I did the identical take a look at on Gemini 1.5 Professional by way of Google AI Studio. By the best way, Gemini Superior doesn’t help batch add of pictures but. Coming to outcomes, effectively, it merely did not extract texts from each screenshots and saved asking for extra particulars. In checks like these, you discover that Google is to this point behind OpenAI with regards to getting issues accomplished seamlessly.

Winner: ChatGPT 4o

8. Create a Sport

Now to check the coding skill of ChatGPT 4o and Gemini 1.5 Professional, I requested each fashions to create a sport. I uploaded a screenshot of the Atari Breakout sport (after all, with out divulging the title), and requested ChatGPT 4o to create this sport in Python. In just some seconds, it generated your complete code and requested me to put in a further “pygame” library.

I pip put in the library and ran the code with Python.

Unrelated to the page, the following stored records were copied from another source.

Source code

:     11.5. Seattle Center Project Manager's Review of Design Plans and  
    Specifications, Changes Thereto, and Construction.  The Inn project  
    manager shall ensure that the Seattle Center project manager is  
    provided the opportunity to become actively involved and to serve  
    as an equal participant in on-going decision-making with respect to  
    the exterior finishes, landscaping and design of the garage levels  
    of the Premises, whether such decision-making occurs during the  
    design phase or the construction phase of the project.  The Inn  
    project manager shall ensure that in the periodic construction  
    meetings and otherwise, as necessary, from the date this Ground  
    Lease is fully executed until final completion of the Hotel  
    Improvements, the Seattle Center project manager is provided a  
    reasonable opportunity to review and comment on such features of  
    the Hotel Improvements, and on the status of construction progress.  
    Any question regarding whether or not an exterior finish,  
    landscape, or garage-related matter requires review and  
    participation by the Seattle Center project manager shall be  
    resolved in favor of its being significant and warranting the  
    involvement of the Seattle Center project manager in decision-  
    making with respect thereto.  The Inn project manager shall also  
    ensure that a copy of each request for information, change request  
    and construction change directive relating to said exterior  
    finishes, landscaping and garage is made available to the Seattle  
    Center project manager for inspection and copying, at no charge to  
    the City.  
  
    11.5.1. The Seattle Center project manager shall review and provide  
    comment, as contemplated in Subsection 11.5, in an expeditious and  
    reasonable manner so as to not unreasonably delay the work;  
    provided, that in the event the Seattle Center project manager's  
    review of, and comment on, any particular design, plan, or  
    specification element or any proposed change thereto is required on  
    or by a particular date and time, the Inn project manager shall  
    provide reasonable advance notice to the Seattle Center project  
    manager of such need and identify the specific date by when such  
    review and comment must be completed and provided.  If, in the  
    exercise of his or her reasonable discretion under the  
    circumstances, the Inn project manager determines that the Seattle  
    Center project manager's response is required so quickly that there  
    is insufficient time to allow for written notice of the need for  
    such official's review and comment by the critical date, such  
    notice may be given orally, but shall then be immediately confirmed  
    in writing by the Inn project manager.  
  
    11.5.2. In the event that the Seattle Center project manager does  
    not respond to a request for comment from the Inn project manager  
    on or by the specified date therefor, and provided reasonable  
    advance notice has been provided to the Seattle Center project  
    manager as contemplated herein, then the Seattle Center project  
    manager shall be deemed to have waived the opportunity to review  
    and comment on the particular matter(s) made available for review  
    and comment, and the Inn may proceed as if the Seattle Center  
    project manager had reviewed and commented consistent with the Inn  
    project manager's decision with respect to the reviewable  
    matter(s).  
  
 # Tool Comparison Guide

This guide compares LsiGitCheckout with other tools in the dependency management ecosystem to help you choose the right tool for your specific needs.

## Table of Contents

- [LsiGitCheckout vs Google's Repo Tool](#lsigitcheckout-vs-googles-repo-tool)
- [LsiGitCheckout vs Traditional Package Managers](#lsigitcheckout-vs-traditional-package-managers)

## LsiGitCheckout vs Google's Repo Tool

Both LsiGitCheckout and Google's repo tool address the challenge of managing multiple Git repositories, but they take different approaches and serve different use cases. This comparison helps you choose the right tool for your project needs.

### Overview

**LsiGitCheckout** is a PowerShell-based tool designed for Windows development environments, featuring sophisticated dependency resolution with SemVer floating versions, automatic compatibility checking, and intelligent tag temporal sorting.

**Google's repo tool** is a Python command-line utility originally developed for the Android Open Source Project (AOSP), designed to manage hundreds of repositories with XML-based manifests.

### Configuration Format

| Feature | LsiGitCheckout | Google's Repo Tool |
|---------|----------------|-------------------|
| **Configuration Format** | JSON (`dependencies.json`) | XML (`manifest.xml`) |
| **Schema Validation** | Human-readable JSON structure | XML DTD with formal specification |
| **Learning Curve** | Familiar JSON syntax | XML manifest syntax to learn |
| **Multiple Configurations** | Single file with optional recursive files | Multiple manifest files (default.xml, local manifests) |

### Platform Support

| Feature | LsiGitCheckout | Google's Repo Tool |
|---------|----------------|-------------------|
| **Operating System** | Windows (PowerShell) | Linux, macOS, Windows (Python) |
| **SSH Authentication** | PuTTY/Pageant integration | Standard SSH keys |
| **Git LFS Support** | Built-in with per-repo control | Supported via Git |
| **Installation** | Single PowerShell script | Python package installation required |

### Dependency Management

The sport launched efficiently with none errors. Superb! No back-and-forth debugging wanted. In reality, I requested ChatGPT 4o to enhance the expertise by including a Resume hotkey and it rapidly added the performance. That’s fairly cool.

Subsequent, I uploaded the identical picture on Gemini 1.5 Professional and requested it to generate the code for this sport. It generated the code, however upon operating it, the window saved on closing. I couldn’t play the sport in any respect. Merely put, for coding duties, ChatGPT 4o is far more dependable than Gemini 1.5 Professional.

Winner: ChatGPT 4o

Associated Articles

Gemini Extremely vs GPT-4: Google Nonetheless Lacks the Secret Sauce

Arjun Sha

Feb 12, 2024

The Verdict

It’s evidently clear that Gemini 1.5 Professional is much behind ChatGPT 4o. Even after bettering the 1.5 Professional mannequin for months whereas in preview, it might’t compete with the most recent GPT-4o mannequin by OpenAI. From commonsense reasoning to multimodal and coding checks, ChatGPT 4o performs intelligently and follows directions attentively. To not miss, OpenAI has made ChatGPT 4o free for everybody.

The one factor going for Gemini 1.5 Professional is the large context window with help for as much as 1 million tokens. As well as, you may add movies too which is a bonus. Nevertheless, for the reason that mannequin is just not very sensible, I’m not positive many want to use it only for the bigger context window.

On the Google I/O 2024 occasion, Google didn’t announce any new frontier mannequin. The corporate is caught with its incremental Gemini 1.5 Professional mannequin. There isn’t any info on Gemini 1.5 Extremely or Gemini 2.0. If Google has to compete with OpenAI, a considerable leap is required.